Copy exactly the stretch of data below from the line with "khẩn xin Chúa trọng thưởng các ngài bằng nhữ" through the line with "souborů cookie nám", including both of those lines.

----- Information provided

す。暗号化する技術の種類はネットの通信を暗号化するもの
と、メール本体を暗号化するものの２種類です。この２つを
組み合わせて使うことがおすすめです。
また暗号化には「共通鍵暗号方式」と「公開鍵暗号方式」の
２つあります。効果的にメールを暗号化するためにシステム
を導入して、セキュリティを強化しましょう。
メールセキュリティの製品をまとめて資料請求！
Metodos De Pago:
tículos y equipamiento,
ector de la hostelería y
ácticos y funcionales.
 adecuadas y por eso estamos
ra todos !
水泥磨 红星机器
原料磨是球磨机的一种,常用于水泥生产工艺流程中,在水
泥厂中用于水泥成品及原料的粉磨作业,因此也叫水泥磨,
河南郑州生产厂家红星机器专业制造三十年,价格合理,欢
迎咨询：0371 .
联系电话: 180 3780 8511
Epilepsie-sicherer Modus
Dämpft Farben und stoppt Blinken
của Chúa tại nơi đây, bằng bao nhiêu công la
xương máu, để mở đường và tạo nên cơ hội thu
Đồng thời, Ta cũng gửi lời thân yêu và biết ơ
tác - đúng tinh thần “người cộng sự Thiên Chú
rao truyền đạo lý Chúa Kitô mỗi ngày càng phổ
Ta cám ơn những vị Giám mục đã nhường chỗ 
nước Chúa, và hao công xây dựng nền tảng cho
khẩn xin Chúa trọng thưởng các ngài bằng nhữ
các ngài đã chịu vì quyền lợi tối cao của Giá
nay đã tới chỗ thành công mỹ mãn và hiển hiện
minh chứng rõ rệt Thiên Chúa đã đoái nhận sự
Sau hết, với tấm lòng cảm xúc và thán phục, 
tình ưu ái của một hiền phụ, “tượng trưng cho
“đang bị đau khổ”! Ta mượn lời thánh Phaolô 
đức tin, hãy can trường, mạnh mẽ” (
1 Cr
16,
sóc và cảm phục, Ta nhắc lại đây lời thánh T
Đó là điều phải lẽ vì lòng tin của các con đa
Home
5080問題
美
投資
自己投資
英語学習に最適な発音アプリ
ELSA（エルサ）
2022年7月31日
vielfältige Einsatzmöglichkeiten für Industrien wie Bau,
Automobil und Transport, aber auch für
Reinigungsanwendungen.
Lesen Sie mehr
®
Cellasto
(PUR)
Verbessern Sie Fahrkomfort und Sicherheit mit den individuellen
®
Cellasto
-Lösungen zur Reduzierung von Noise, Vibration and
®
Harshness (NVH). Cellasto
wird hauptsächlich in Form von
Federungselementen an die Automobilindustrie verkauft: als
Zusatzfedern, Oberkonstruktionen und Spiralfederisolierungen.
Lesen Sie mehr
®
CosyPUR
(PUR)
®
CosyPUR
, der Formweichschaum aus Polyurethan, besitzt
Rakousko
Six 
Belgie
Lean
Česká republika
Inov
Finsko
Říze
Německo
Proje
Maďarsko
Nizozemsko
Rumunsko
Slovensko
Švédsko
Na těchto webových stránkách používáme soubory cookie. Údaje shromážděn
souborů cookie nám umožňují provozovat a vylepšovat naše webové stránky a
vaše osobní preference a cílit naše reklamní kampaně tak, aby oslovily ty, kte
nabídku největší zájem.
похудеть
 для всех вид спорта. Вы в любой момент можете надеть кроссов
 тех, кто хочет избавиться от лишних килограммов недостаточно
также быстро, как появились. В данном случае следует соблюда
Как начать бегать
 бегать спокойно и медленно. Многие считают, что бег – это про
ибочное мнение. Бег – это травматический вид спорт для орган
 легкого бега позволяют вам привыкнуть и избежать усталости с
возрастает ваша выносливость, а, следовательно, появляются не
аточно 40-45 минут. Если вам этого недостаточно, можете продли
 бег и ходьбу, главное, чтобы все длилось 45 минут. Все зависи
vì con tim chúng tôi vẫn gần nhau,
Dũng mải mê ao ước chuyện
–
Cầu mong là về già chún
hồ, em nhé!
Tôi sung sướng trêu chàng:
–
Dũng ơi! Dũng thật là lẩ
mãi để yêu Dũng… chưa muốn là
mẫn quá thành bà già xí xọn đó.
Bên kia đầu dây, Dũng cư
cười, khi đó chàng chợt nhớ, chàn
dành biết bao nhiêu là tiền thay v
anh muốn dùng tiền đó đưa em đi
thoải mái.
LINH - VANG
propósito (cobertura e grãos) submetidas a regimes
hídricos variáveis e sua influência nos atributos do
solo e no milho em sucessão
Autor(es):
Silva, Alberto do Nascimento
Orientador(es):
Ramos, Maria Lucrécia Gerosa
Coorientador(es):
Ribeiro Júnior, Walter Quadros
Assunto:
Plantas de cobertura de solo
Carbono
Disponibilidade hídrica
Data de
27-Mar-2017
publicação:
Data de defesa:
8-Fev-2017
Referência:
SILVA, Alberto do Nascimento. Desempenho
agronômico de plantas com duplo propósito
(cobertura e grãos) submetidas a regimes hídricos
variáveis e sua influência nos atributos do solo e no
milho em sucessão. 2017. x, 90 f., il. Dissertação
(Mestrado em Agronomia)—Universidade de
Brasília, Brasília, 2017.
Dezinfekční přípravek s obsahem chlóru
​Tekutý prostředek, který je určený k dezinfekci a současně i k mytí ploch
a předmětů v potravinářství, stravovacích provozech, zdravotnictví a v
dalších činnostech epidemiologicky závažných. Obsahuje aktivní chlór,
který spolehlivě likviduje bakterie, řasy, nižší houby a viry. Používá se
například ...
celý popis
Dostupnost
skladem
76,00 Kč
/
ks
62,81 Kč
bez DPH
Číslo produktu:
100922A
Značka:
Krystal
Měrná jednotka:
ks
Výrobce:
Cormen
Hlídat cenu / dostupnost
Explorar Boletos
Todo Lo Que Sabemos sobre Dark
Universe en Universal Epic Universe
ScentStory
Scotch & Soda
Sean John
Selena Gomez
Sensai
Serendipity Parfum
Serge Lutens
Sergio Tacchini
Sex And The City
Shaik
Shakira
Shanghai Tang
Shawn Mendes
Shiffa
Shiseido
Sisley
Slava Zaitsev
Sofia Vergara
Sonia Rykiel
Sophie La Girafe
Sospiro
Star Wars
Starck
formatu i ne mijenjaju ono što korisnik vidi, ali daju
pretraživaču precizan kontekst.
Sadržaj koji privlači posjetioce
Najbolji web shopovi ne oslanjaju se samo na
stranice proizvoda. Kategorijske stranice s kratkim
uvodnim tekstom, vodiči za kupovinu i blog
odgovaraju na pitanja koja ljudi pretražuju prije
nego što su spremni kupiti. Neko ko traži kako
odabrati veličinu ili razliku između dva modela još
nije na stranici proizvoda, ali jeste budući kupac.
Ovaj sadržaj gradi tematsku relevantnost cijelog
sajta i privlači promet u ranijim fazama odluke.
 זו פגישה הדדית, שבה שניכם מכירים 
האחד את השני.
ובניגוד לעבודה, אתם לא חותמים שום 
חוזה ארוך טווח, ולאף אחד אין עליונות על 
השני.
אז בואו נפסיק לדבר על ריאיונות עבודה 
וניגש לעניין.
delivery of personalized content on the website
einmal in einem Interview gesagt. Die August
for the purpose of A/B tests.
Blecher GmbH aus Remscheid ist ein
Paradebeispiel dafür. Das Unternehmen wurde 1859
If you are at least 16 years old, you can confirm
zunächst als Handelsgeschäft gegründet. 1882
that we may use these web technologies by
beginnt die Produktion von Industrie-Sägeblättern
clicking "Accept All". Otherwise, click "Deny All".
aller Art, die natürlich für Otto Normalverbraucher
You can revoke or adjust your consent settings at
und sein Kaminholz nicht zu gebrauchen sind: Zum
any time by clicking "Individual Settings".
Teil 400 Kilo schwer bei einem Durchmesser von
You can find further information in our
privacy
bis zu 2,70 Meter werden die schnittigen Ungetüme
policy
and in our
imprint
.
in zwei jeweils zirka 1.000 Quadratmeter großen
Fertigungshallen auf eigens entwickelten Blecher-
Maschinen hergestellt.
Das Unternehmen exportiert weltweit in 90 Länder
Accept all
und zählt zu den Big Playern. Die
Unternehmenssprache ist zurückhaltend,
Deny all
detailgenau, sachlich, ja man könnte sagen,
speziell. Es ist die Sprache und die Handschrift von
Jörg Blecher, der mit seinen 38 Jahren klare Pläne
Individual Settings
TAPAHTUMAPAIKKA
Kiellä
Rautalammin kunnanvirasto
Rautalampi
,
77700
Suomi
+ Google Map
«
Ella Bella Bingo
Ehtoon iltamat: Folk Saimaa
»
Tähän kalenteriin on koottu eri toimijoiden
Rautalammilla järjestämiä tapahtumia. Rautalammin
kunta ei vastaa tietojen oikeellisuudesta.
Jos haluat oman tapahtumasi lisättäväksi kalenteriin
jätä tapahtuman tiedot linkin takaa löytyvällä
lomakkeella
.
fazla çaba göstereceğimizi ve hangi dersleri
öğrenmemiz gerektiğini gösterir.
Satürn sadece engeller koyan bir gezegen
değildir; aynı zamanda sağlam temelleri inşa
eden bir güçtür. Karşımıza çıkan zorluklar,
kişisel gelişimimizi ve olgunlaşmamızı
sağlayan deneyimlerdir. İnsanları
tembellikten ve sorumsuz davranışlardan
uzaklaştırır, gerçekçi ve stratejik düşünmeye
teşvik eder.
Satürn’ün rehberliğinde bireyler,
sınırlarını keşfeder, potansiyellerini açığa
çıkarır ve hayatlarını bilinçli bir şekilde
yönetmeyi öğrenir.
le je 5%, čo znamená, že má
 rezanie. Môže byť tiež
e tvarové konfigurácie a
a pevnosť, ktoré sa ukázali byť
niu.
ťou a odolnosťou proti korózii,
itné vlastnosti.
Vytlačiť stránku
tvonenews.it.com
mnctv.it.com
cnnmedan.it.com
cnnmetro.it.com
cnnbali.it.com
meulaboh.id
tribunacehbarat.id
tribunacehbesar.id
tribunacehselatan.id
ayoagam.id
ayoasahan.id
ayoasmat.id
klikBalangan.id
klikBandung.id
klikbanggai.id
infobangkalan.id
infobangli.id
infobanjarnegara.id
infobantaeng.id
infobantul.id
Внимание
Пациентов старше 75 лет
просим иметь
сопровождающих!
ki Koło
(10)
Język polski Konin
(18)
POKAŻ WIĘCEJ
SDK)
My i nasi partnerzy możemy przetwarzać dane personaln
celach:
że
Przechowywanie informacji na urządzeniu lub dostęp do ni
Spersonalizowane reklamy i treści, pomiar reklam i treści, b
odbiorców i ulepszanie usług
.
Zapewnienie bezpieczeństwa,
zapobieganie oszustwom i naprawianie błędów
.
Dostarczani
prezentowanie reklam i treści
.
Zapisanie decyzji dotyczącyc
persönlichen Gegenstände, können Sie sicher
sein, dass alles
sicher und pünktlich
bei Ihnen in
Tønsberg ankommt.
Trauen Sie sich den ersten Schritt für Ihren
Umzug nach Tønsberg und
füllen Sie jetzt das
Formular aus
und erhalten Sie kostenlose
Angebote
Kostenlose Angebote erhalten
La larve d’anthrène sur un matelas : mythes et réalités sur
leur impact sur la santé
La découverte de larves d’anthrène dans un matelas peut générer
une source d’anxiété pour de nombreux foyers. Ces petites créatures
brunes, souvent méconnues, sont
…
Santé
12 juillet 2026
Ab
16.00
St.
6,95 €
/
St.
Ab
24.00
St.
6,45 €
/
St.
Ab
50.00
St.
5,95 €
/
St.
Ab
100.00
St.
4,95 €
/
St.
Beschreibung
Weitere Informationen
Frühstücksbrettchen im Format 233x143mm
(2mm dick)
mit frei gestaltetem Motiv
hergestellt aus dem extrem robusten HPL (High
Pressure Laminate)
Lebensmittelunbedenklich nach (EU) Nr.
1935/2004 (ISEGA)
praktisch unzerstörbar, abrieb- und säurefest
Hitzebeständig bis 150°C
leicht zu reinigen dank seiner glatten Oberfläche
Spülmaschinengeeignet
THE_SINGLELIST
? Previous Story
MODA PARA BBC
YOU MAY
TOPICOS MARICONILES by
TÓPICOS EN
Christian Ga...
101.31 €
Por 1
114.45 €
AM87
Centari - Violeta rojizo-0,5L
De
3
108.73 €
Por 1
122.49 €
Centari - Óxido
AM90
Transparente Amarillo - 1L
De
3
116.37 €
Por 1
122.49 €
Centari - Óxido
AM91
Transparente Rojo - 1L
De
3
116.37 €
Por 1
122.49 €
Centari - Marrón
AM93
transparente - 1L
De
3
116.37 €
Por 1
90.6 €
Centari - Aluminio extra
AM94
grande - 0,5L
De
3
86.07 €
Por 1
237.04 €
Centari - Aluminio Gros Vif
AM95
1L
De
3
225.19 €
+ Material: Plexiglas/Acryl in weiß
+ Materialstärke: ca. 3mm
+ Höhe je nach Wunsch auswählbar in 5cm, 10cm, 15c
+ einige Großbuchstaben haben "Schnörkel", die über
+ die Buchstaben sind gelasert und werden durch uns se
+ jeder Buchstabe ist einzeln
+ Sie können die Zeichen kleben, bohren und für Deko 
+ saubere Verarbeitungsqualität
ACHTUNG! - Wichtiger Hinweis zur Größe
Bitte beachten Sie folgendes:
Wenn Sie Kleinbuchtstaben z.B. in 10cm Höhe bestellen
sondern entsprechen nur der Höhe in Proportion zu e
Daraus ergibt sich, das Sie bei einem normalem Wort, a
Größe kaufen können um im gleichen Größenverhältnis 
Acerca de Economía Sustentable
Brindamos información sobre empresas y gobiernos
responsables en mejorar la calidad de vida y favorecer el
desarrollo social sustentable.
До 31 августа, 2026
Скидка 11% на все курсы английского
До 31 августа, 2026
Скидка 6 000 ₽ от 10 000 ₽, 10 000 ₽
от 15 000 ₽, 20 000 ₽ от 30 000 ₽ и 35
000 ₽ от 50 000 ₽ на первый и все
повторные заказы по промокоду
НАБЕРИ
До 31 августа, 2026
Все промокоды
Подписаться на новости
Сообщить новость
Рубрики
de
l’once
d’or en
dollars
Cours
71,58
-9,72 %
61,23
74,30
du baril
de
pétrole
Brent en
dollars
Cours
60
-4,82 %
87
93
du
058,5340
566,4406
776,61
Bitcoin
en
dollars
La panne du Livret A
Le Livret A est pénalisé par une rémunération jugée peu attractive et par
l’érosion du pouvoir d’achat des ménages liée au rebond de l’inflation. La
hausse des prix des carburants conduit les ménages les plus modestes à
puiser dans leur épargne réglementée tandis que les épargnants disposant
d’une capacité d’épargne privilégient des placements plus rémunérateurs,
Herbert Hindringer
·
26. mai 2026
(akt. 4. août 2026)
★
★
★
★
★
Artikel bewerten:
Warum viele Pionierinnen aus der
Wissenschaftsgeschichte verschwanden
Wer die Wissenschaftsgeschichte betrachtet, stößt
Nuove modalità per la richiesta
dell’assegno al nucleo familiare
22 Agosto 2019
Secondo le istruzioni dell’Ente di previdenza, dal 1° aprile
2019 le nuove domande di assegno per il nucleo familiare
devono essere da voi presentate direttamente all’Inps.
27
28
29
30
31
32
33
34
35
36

----------

■ **Exercise output**:
khẩn xin Chúa trọng thưởng các ngài bằng nhữ
các ngài đã chịu vì quyền lợi tối cao của Giá
nay đã tới chỗ thành công mỹ mãn và hiển hiện
minh chứng rõ rệt Thiên Chúa đã đoái nhận sự
Sau hết, với tấm lòng cảm xúc và thán phục, 
tình ưu ái của một hiền phụ, “tượng trưng cho
“đang bị đau khổ”! Ta mượn lời thánh Phaolô 
đức tin, hãy can trường, mạnh mẽ” (
1 Cr
16,
sóc và cảm phục, Ta nhắc lại đây lời thánh T
Đó là điều phải lẽ vì lòng tin của các con đa
Home
5080問題
美
投資
自己投資
英語学習に最適な発音アプリ
ELSA（エルサ）
2022年7月31日
vielfältige Einsatzmöglichkeiten für Industrien wie Bau,
Automobil und Transport, aber auch für
Reinigungsanwendungen.
Lesen Sie mehr
®
Cellasto
(PUR)
Verbessern Sie Fahrkomfort und Sicherheit mit den individuellen
®
Cellasto
-Lösungen zur Reduzierung von Noise, Vibration and
®
Harshness (NVH). Cellasto
wird hauptsächlich in Form von
Federungselementen an die Automobilindustrie verkauft: als
Zusatzfedern, Oberkonstruktionen und Spiralfederisolierungen.
Lesen Sie mehr
®
CosyPUR
(PUR)
®
CosyPUR
, der Formweichschaum aus Polyurethan, besitzt
Rakousko
Six 
Belgie
Lean
Česká republika
Inov
Finsko
Říze
Německo
Proje
Maďarsko
Nizozemsko
Rumunsko
Slovensko
Švédsko
Na těchto webových stránkách používáme soubory cookie. Údaje shromážděn
souborů cookie nám umožňují provozovat a vylepšovat naše webové stránky a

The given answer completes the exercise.